Which is likely to raise more money in either email or direct mail appeals?

  • [ ] Attractive design
  • [ ] Ugly design

Answer: Ugly design.Tom Ahern photo

Notes and assumptions....

For this particular judgment call, I turn to a leading copywriter, someone with vast and profitable experience of fundraising appeals for all sorts of charities, Jeff Brooks.

His bottom line: “Ugly works. Tacky works. Corny, embarrassing, and messy all work. In print, or in digital.”

There are exceptions. As Harry Lynch wrote on The Agitator blog in 2014, “Art museums and gardens, for example, find that beauty has a place in their marketing arsenal. Cutting-edge advocacy causes often need to push the envelope – pun intended!”

But.

“[T]he best performing social services and health charity direct mail is plain (I’m trying to avoid saying downright ‘ugly’) because it’s best when their packages simply frame powerful words that convey their stories and evoke passion.”

Harry’s not guessing, either. “Hundreds [of tests] we can cite [show] that muted, straightforward packages win out over the colorful and flashy.”

Wishful thinking and human nature urge us to get it wrong.

We like some things. We turn our nose up at others. But personal taste is no predictor of success in sales ... as the President Obama re-election campaign discovered in 2012.

“We were so bad at predicting what would win that it only reinforced the need to constantly keep testing,” says [Amelia] Showalter. “Every time something really ugly won, it would shock me: giant-size fonts for links, plain-text links vs. pretty ‘Donate’ buttons. Eventually we got to thinking, ‘How could we make things even less attractive?’ That’s how we arrived at the ugly yellow highlighting on the sections we wanted to draw people’s eye to.”

I recently spent a day with the fundraising creatives at an elite university, a talented crew.

We were analyzing the common features of successful donor newsletters.

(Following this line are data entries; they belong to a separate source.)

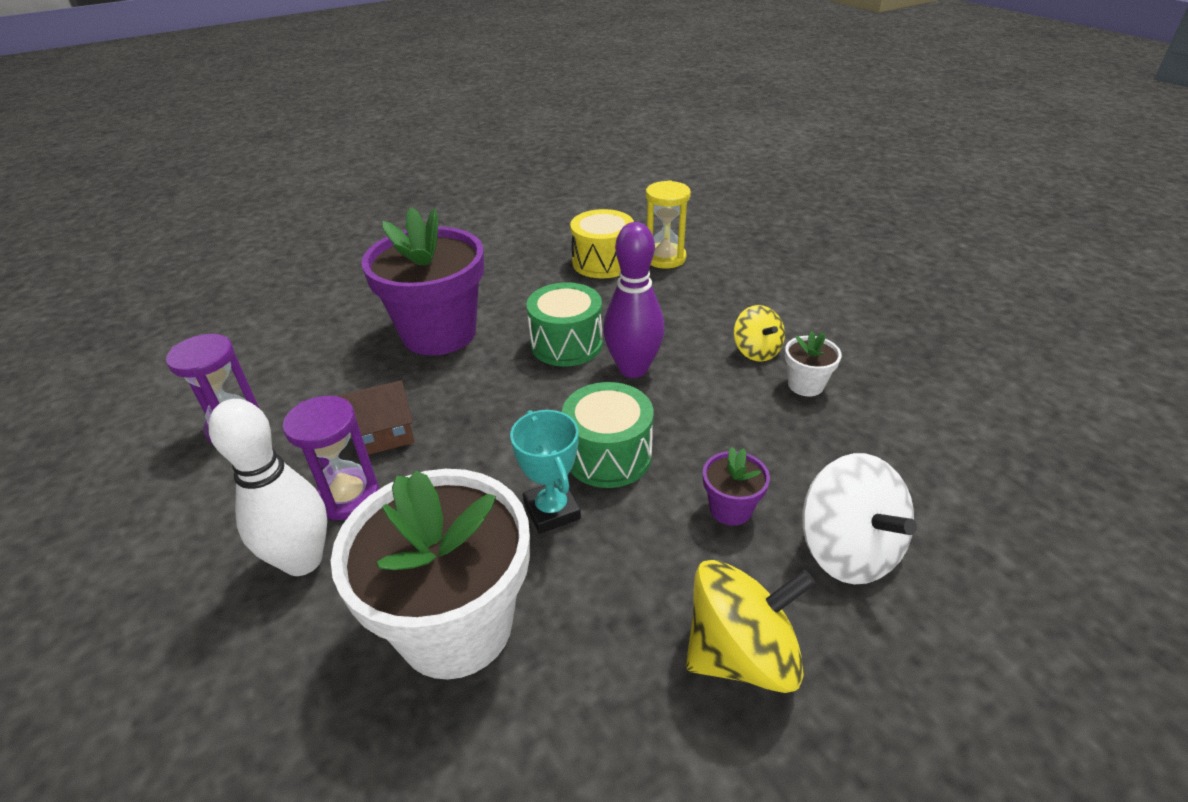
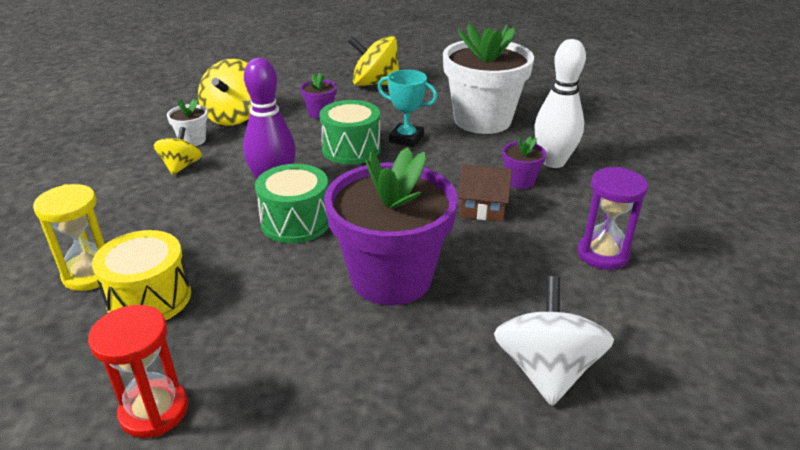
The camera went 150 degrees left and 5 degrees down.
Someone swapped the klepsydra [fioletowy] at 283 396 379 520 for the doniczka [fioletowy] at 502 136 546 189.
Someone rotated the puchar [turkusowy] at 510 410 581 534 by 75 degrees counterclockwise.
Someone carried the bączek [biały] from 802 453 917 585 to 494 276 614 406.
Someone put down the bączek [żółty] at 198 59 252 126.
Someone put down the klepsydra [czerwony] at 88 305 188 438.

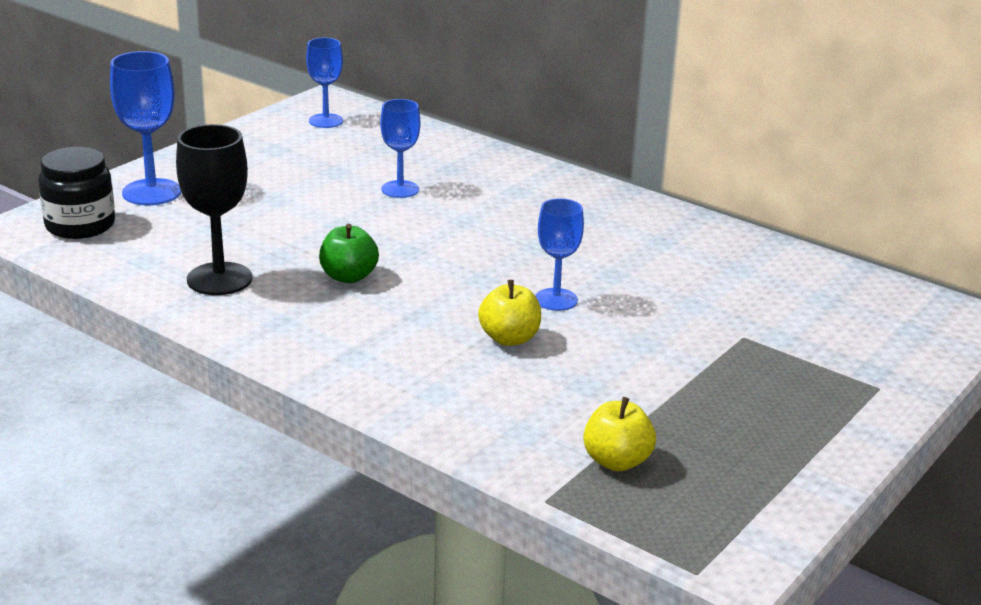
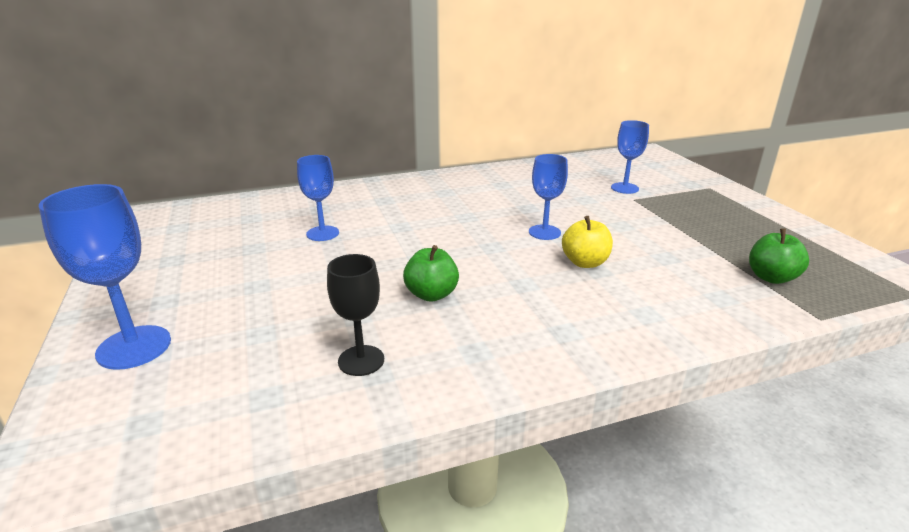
The camera went 55 degrees left and 0 degrees up.
Someone carried the kielich [niebieski] from 306 38 343 128 to 611 120 649 194.
Someone scaled the kielich [czarny] at 176 124 252 295 by 0.66.
Someone took away the słoik [czarny] at 38 147 115 239.
Someone repainted the jabłko [żółty] at 583 397 656 471, which became the jabłko [zielony] at 749 228 809 284.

Every issue we examined had pulled in shocking amounts of additional charity. We looked at newsletters from the Dana Farber Cancer Institute, the Nashville Rescue Mission, from Food for the Poor, etc.

As we finished, a graphic designer on the team burst out in honest despair, “Do they have to be so ugly?” The lead fundraiser agreed instantly, “They are. They really ARE ugly.”

It was a funny moment because it recalled me to planet earth. I’d been seeing these publications as successes, not as design efforts.

It made me realize that fundraisers need to redefine “ugly” and “beautiful” in graphic design.

  • “Ugly” is when it doesn’t make as much money as it could for the mission.
  • And “beautiful” is when it does.